## Task details
Carry on the reflection about Joseph and Matthew 1 from its last sentence, writing the next few paragraphs in the same voice.

## Source extract
##############################
So we now see (Part 1) that Joseph's definition of justice stemmed from the Old Testament teachings on mercy and compassion.

We see in Matthew 1 that Joseph did not have an initial appearance of the angel messenger, like Mary did. Probably someone else told him Mary was pregnant. The text does not tell us. Maybe a gossipy neighbor told him.  But it is clear that
he decided to do the righteous and just thing first, and then the angel appeared. (Maybe a good message for us there.)

The English translation of Matthew 1:20 says he "considered" the situation. Most scholars say the more accurate meaning of the Greek word used would be that he became "very upset," even "fuming."

Even though he did choose to do the right thing, did that mean he had no feelings at all? Certainly he was embarrassed. Felt betrayed. Angry. There would have been great doubts about his bride-to-be and her merit as a wife and mother of his children.

But one remarkable thing about Joseph is that he was able to still do the "right"--  the "just" -- thing. He could re-process his anger and hurt. He could turn them into grace.

Later when his Son Jesus was grown (and we don't know how long Joseph lived, whether he even saw his Son grown) we can see glimpses of Joseph actions in our Lord's teachings.
##############################
## Extracted information

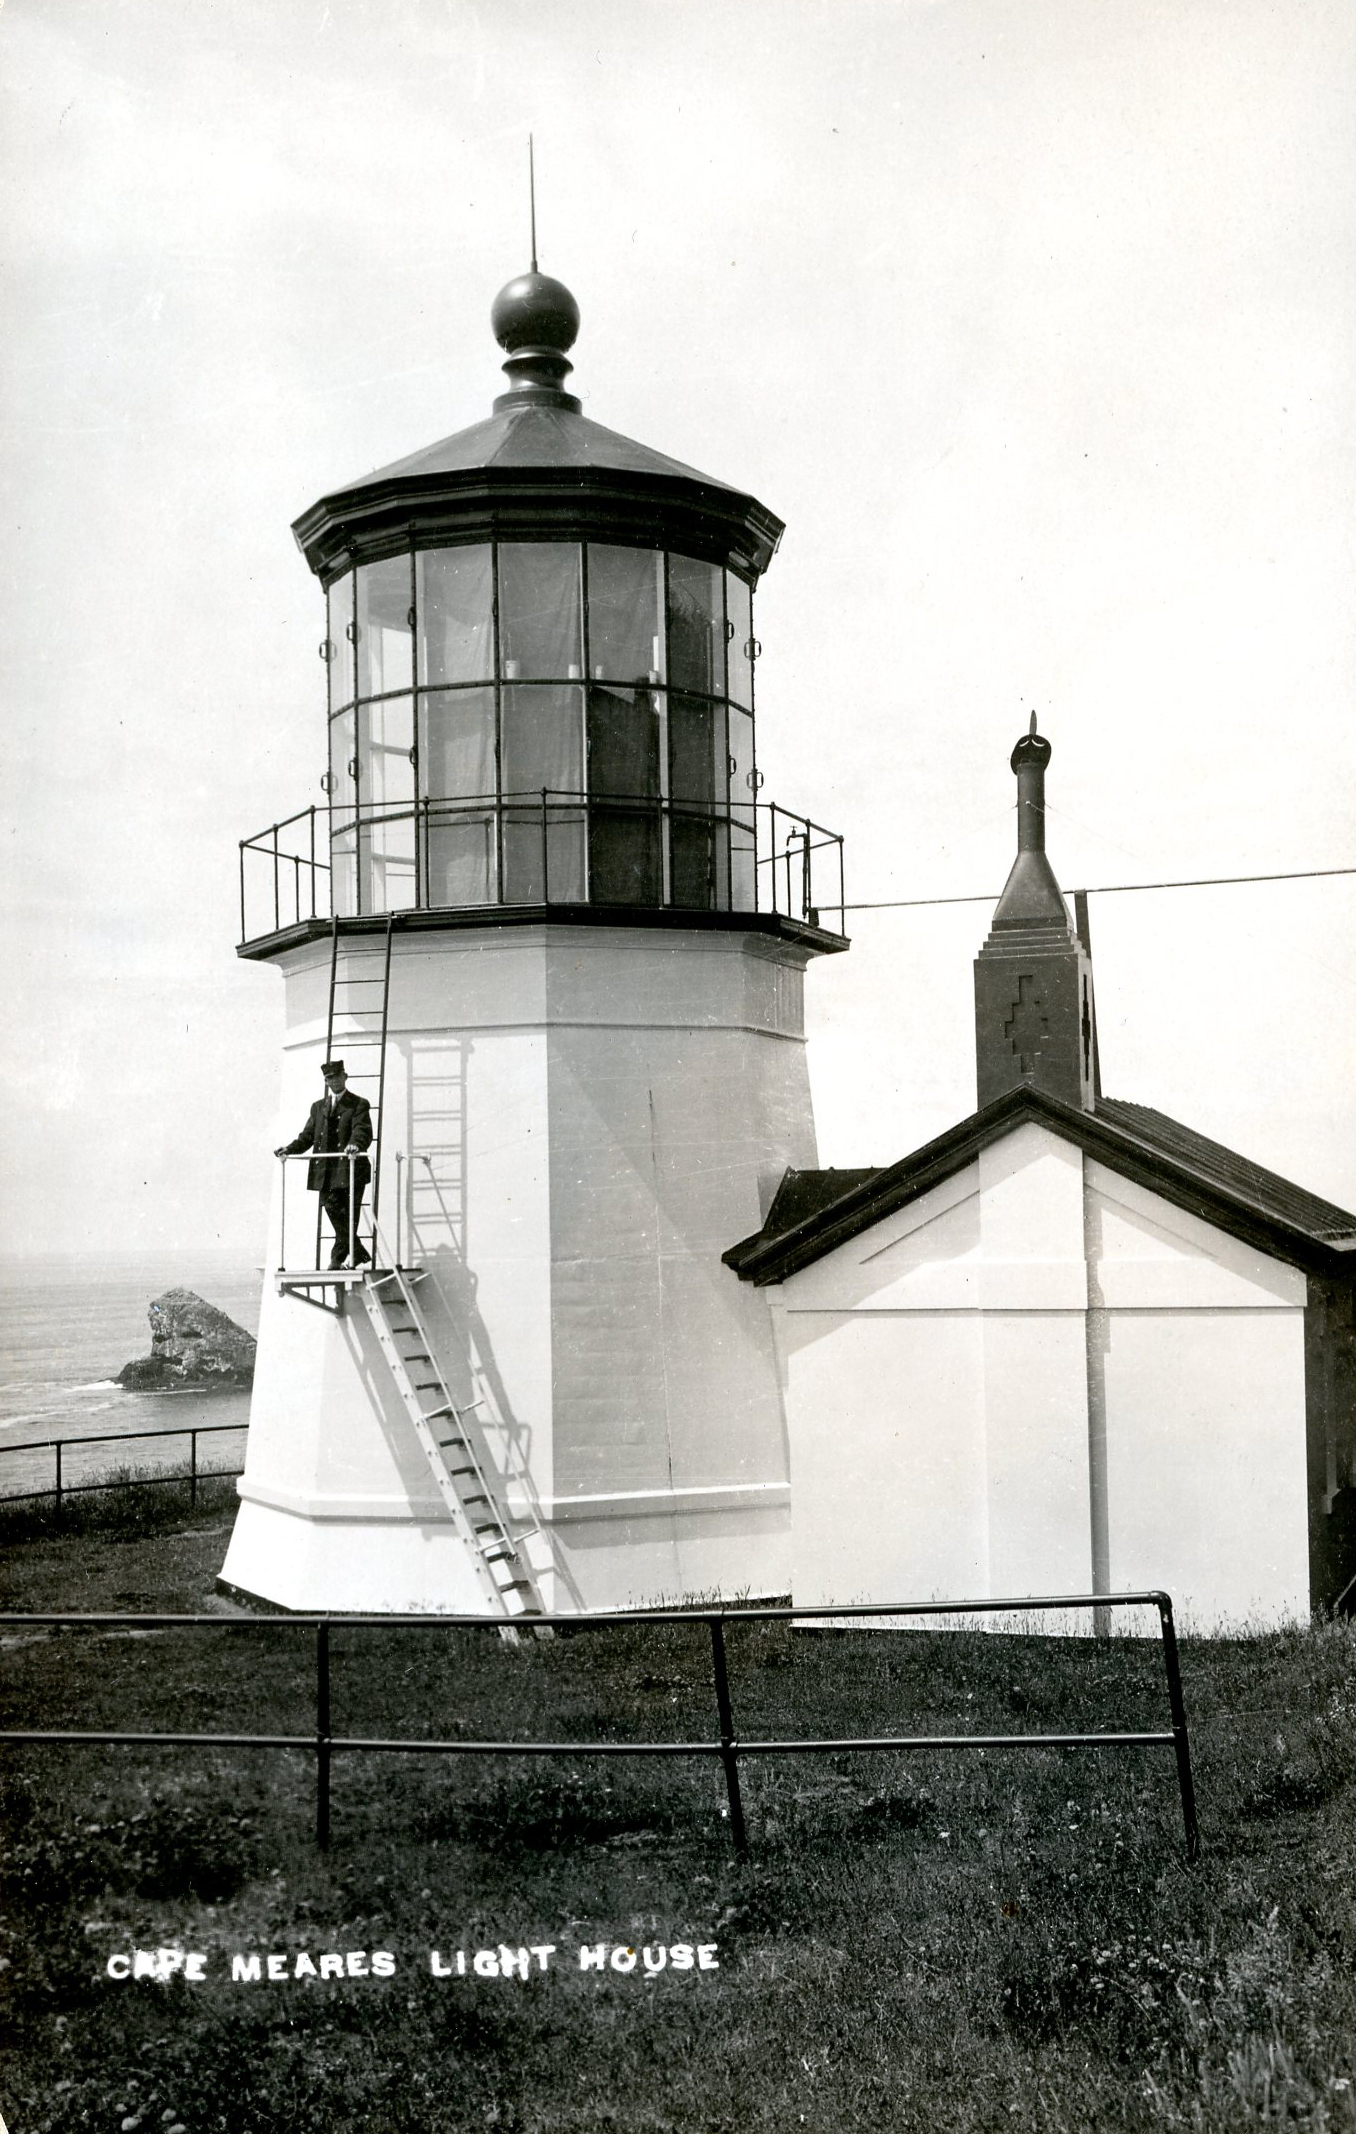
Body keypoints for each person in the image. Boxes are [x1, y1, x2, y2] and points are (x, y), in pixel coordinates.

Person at [275, 1060, 373, 1269]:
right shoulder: (318, 1107)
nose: (333, 1081)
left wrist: (355, 1144)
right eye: (329, 1078)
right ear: (325, 1081)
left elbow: (362, 1129)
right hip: (327, 1171)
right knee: (332, 1208)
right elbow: (308, 1136)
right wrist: (289, 1149)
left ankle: (337, 1260)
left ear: (344, 1077)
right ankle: (357, 1252)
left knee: (349, 1215)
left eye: (336, 1076)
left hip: (351, 1169)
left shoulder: (359, 1103)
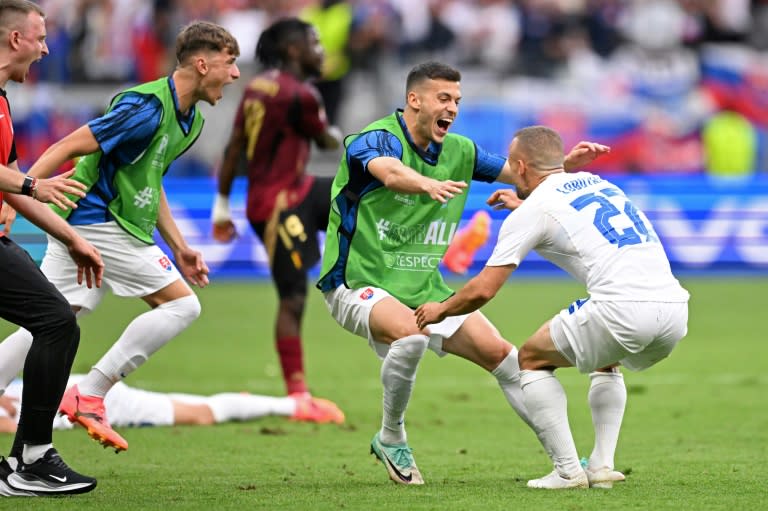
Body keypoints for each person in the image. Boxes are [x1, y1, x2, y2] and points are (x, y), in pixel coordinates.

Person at [315, 61, 609, 485]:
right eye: (443, 98)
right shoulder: (372, 140)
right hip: (357, 283)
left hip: (424, 288)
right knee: (410, 337)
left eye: (456, 100)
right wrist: (425, 184)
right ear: (414, 100)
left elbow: (524, 175)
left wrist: (563, 166)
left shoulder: (460, 151)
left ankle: (567, 463)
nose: (452, 108)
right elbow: (390, 172)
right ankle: (392, 436)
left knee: (507, 360)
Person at [0, 19, 241, 456]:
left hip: (100, 222)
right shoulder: (144, 107)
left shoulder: (189, 123)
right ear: (203, 64)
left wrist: (180, 246)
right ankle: (90, 392)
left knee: (57, 316)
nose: (237, 74)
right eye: (230, 63)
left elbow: (151, 177)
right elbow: (67, 146)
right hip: (100, 218)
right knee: (182, 305)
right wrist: (17, 195)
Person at [415, 125, 690, 489]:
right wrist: (525, 205)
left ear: (520, 166)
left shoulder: (534, 211)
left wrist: (441, 309)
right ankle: (601, 466)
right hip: (674, 309)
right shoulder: (599, 183)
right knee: (607, 359)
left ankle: (567, 471)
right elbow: (563, 211)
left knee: (531, 358)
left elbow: (483, 289)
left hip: (623, 310)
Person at [211, 17, 343, 418]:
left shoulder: (257, 87)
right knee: (293, 297)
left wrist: (221, 204)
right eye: (314, 43)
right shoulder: (300, 95)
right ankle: (297, 395)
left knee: (351, 194)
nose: (321, 51)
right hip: (281, 206)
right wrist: (334, 134)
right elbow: (324, 139)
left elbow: (235, 146)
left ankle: (371, 260)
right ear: (292, 50)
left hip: (287, 193)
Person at [0, 0, 105, 497]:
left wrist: (72, 237)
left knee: (56, 321)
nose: (46, 49)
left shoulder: (2, 103)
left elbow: (13, 185)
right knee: (57, 323)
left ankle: (26, 460)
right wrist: (29, 186)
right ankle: (32, 459)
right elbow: (20, 184)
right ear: (15, 39)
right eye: (40, 38)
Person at [0, 374, 345, 434]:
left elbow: (12, 428)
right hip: (76, 387)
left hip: (88, 406)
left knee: (202, 416)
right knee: (200, 408)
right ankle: (271, 405)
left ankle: (294, 408)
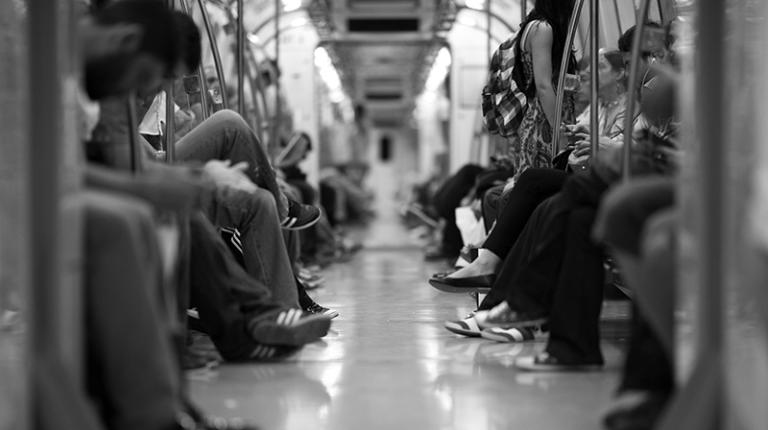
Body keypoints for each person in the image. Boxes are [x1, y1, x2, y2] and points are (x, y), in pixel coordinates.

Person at [432, 49, 633, 291]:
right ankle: (491, 273)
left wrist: (599, 145)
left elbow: (625, 151)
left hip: (608, 178)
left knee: (528, 189)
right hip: (589, 171)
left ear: (621, 73)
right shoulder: (597, 108)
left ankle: (491, 270)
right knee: (498, 187)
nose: (587, 78)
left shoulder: (629, 108)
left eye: (600, 69)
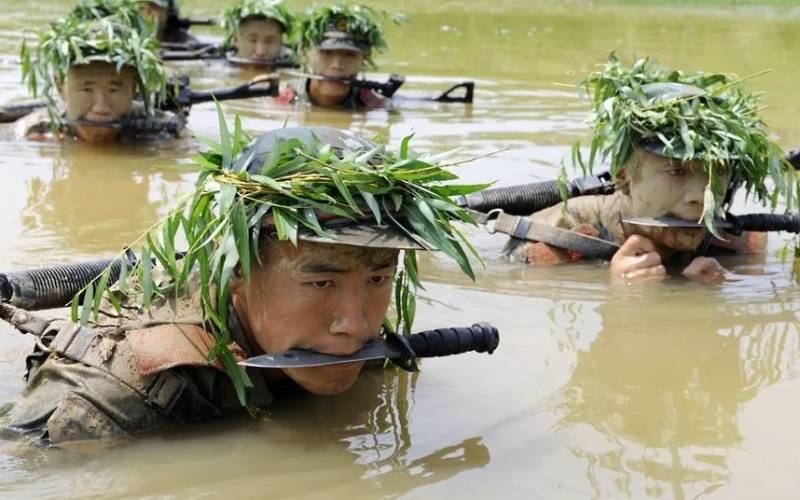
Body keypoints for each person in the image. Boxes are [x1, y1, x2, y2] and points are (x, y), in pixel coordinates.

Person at [0, 122, 484, 446]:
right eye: (320, 284)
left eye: (378, 277)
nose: (354, 323)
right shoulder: (115, 390)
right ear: (239, 274)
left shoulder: (356, 323)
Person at [503, 56, 796, 284]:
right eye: (677, 172)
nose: (700, 196)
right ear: (624, 178)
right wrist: (619, 291)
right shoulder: (558, 231)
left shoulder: (740, 241)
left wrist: (714, 292)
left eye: (716, 172)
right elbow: (515, 288)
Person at [16, 16, 183, 143]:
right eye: (87, 89)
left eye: (113, 90)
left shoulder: (166, 130)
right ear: (60, 87)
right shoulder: (29, 130)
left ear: (134, 88)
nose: (101, 108)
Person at [273, 3, 394, 109]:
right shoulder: (280, 99)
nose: (337, 65)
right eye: (326, 53)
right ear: (305, 53)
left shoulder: (376, 106)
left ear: (364, 59)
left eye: (350, 54)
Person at [220, 0, 296, 68]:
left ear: (280, 42)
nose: (260, 52)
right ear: (236, 40)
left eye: (269, 42)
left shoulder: (294, 65)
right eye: (253, 40)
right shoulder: (217, 65)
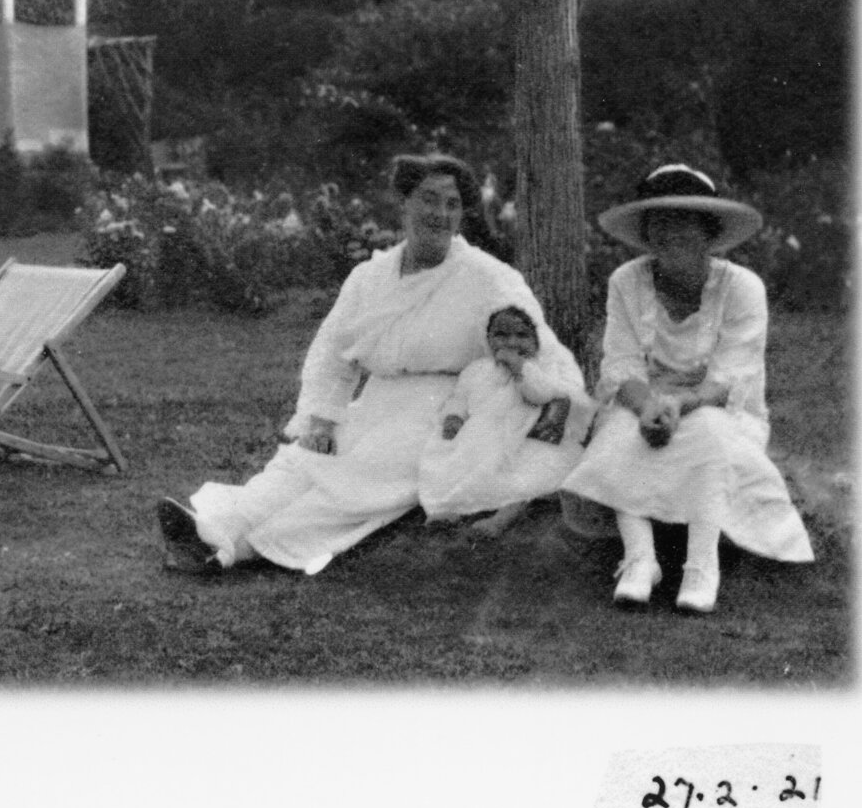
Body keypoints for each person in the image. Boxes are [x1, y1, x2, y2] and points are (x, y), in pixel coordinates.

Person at [156, 153, 567, 576]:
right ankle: (217, 527)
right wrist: (323, 420)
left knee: (358, 478)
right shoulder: (369, 278)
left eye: (452, 204)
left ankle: (232, 549)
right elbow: (332, 353)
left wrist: (539, 418)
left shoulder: (489, 278)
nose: (440, 214)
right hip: (377, 401)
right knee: (303, 461)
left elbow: (540, 350)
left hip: (445, 412)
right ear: (404, 203)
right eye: (428, 199)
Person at [561, 164, 813, 614]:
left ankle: (701, 565)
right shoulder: (626, 281)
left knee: (709, 436)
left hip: (719, 406)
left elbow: (732, 376)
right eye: (659, 221)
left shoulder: (742, 288)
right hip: (645, 401)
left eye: (685, 221)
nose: (670, 231)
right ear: (645, 232)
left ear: (709, 232)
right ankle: (640, 559)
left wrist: (679, 403)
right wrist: (646, 409)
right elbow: (620, 365)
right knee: (619, 433)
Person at [415, 305, 591, 535]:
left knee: (528, 472)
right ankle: (450, 509)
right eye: (501, 335)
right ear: (488, 339)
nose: (511, 342)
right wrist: (454, 416)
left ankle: (502, 518)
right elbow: (460, 397)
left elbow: (542, 394)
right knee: (453, 465)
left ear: (536, 340)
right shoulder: (477, 370)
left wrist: (520, 368)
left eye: (521, 335)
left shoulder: (539, 367)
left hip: (523, 435)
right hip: (481, 436)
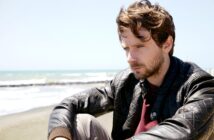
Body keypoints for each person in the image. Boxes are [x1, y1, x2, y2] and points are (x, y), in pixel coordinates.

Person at [48, 0, 214, 140]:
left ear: (167, 44)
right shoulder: (125, 81)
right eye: (126, 48)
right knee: (81, 122)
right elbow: (68, 105)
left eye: (140, 46)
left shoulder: (201, 86)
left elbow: (182, 132)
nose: (130, 58)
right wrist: (60, 136)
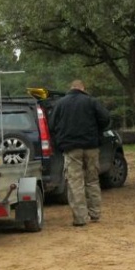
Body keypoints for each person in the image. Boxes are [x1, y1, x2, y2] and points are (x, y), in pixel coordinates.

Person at [49, 79, 112, 226]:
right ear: (83, 88)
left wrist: (60, 138)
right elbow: (106, 118)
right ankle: (95, 213)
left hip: (71, 148)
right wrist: (97, 131)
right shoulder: (91, 101)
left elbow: (52, 125)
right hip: (91, 147)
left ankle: (80, 218)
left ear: (71, 88)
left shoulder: (60, 104)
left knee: (75, 182)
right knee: (92, 180)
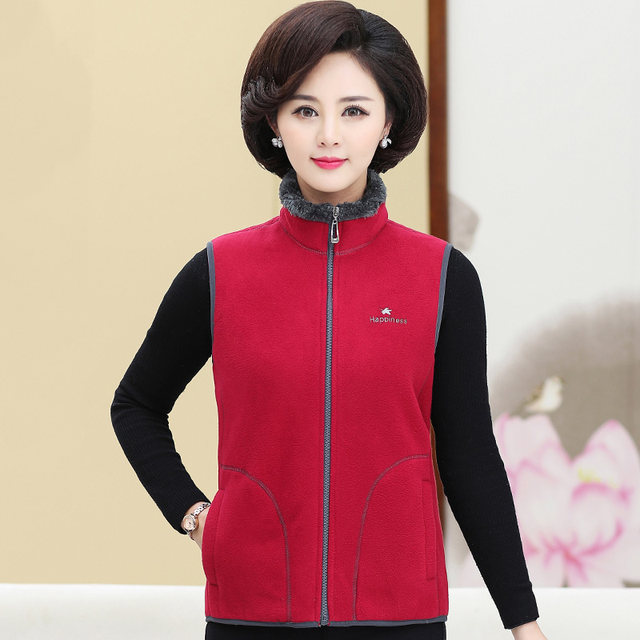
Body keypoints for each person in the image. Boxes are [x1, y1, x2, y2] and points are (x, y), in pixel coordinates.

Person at [111, 2, 548, 639]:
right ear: (275, 122)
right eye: (305, 110)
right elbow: (136, 405)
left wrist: (523, 623)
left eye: (354, 111)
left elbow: (470, 454)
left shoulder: (443, 278)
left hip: (401, 617)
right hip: (252, 614)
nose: (328, 136)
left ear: (388, 121)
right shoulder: (219, 271)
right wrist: (196, 516)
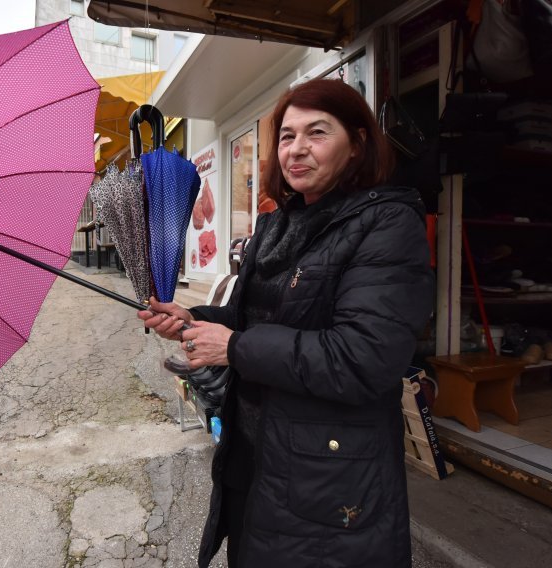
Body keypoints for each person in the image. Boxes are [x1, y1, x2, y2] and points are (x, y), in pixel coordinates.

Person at [139, 78, 434, 568]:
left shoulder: (387, 226)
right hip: (256, 451)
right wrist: (194, 318)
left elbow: (364, 359)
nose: (296, 149)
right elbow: (252, 318)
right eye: (287, 136)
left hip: (330, 472)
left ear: (358, 143)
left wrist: (233, 347)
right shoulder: (277, 223)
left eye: (317, 133)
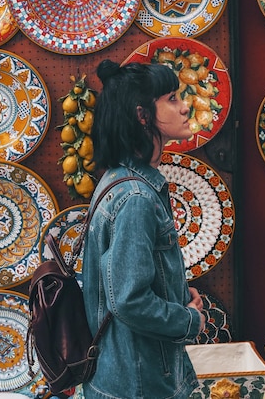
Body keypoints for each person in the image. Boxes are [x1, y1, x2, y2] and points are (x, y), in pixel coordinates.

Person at [81, 59, 205, 399]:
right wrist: (189, 321)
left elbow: (125, 283)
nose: (184, 108)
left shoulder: (118, 180)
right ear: (142, 115)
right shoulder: (135, 196)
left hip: (121, 376)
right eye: (172, 99)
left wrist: (177, 296)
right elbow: (130, 301)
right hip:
##############################
## Response below
Remember the parable of the great banquet when the wealthy generous man was publicly insulted? It's in Luke 14. The
donor decides to re-process his anger into grace, and turned to the unworthy outside the community to invite them to his grand banquet.

And in Matthew 12 Jesus talks about the wealthy farmer who build a vineyard and rents it out to tenants. When he tries to collect the rents the tenants refuse to pay. They insult, beat and finally kill the servants who come to collect the rent. The master decides to turn his anger into grace and send his son, alone and unarmed, hoping they will be ashamed and pay their due.

Did Jesus grow up with this kind of example, of extending mercy, not legal justice, when he watched his earthly father?

Why did Joseph even take Mary with him to Bethlehem to register? Did he fear that she would be shunned or mistreated during his absence? She was also a descendant of David and so was entitled to go.  He could have registered for her, but he chose to take her.

Anyway you look at it, Joseph is a silent hero in this 'only once in history' story of the Incarnation. His courage and understanding of God's over-reaching, eternal message made it possible for there to be a Christmas story at all.

He was able to turn his anger and hurt for himself into grace and mercy for others.

Joseph the Just. Joseph the Noble. Joseph the Kind and Good. Joseph the godly.


[Shakespeare understood justice and mercy. Remember
Portia's cautionary words in The Merchant of Venice?

''(mercy)... is an attribute of God Himself
And earthly power doth then show most likest God's
When mercy seasons justice. Therefore, Jew,
Though justice be thy plea, consider this,
That in the course of justice, none of us
Should see salvation: we do pray for mercy,
And that same prayer doth teach us to render
The deeds of mercy..."

When mercy seasons justice...like God's example...
If we pursue justice none of us would ever see salvation....and that appeal for mercy compels us to extend more deeds of mercy..."Let him who is without sin, cast the first stone," Jesus said.

Was He remembering?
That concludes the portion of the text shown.